Without including any picture, copy the entries that follow word for word.

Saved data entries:
★ ★ ★

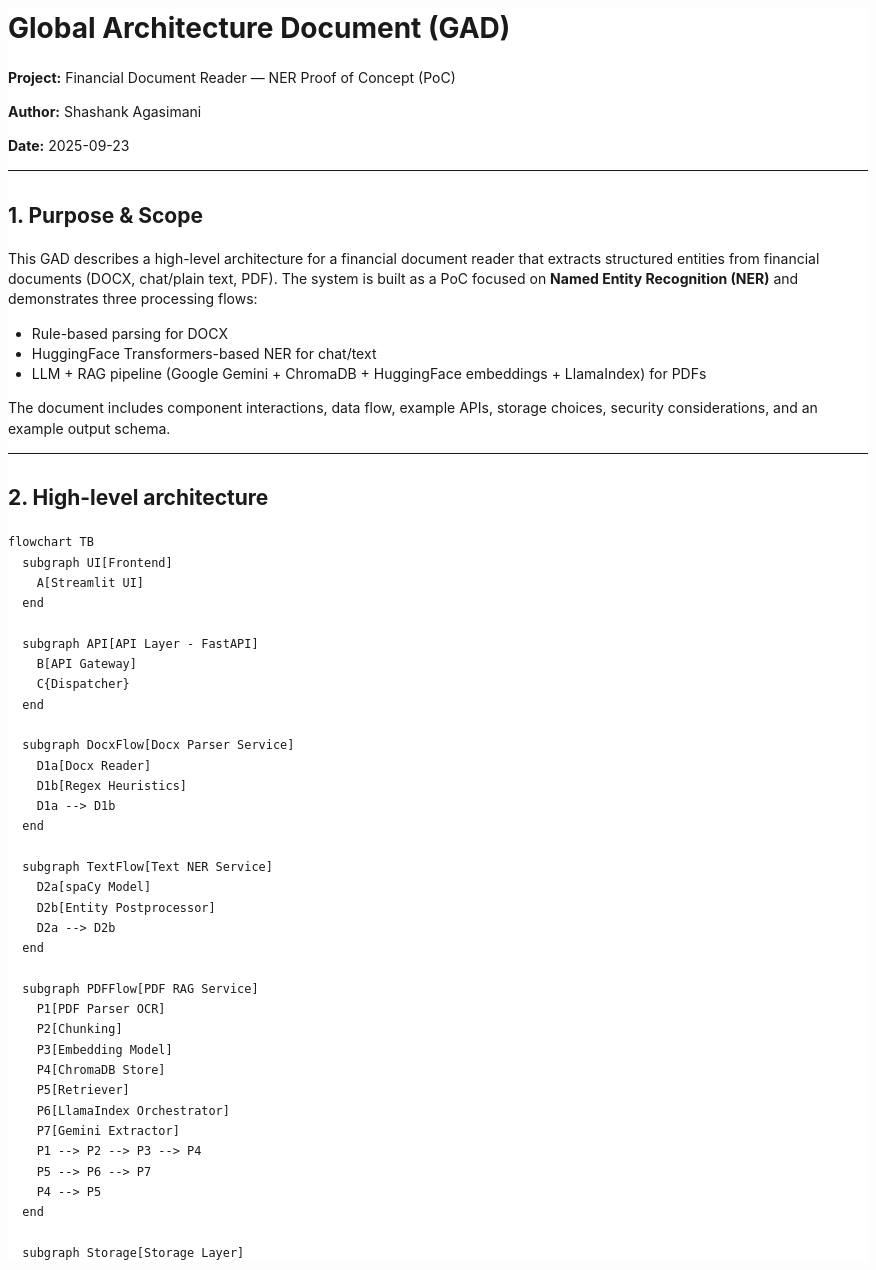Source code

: # Global Architecture Document (GAD)

**Project:** Financial Document Reader — NER Proof of Concept (PoC)

**Author:** Shashank Agasimani

**Date:** 2025-09-23

---

## 1. Purpose & Scope

This GAD describes a high-level architecture for a financial document reader that extracts structured entities from financial documents (DOCX, chat/plain text, PDF). The system is built as a PoC focused on **Named Entity Recognition (NER)** and demonstrates three processing flows:

* Rule-based parsing for DOCX
* HuggingFace Transformers-based NER for chat/text
* LLM + RAG pipeline (Google Gemini + ChromaDB + HuggingFace embeddings + LlamaIndex) for PDFs

The document includes component interactions, data flow, example APIs, storage choices, security considerations, and an example output schema.

---

## 2. High-level architecture

```mermaid
flowchart TB
  subgraph UI[Frontend]
    A[Streamlit UI]
  end

  subgraph API[API Layer - FastAPI]
    B[API Gateway]
    C{Dispatcher}
  end

  subgraph DocxFlow[Docx Parser Service]
    D1a[Docx Reader]
    D1b[Regex Heuristics]
    D1a --> D1b
  end

  subgraph TextFlow[Text NER Service]
    D2a[spaCy Model]
    D2b[Entity Postprocessor]
    D2a --> D2b
  end

  subgraph PDFFlow[PDF RAG Service]
    P1[PDF Parser OCR]
    P2[Chunking]
    P3[Embedding Model]
    P4[ChromaDB Store]
    P5[Retriever]
    P6[LlamaIndex Orchestrator]
    P7[Gemini Extractor]
    P1 --> P2 --> P3 --> P4
    P5 --> P6 --> P7
    P4 --> P5
  end

  subgraph Storage[Storage Layer]
```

★ ★ ★

■ **Reply to the exercise**
Source code

: # Global Architecture Document (GAD)

**Project:** Financial Document Reader — NER Proof of Concept (PoC)

**Author:** Shashank Agasimani

**Date:** 2025-09-23

---

## 1. Purpose & Scope

This GAD describes a high-level architecture for a financial document reader that extracts structured entities from financial documents (DOCX, chat/plain text, PDF). The system is built as a PoC focused on **Named Entity Recognition (NER)** and demonstrates three processing flows:

* Rule-based parsing for DOCX
* HuggingFace Transformers-based NER for chat/text
* LLM + RAG pipeline (Google Gemini + ChromaDB + HuggingFace embeddings + LlamaIndex) for PDFs

The document includes component interactions, data flow, example APIs, storage choices, security considerations, and an example output schema.

---

## 2. High-level architecture

```mermaid
flowchart TB
  subgraph UI[Frontend]
    A[Streamlit UI]
  end

  subgraph API[API Layer - FastAPI]
    B[API Gateway]
    C{Dispatcher}
  end

  subgraph DocxFlow[Docx Parser Service]
    D1a[Docx Reader]
    D1b[Regex Heuristics]
    D1a --> D1b
  end

  subgraph TextFlow[Text NER Service]
    D2a[spaCy Model]
    D2b[Entity Postprocessor]
    D2a --> D2b
  end

  subgraph PDFFlow[PDF RAG Service]
    P1[PDF Parser OCR]
    P2[Chunking]
    P3[Embedding Model]
    P4[ChromaDB Store]
    P5[Retriever]
    P6[LlamaIndex Orchestrator]
    P7[Gemini Extractor]
    P1 --> P2 --> P3 --> P4
    P5 --> P6 --> P7
    P4 --> P5
  end

  subgraph Storage[Storage Layer]
```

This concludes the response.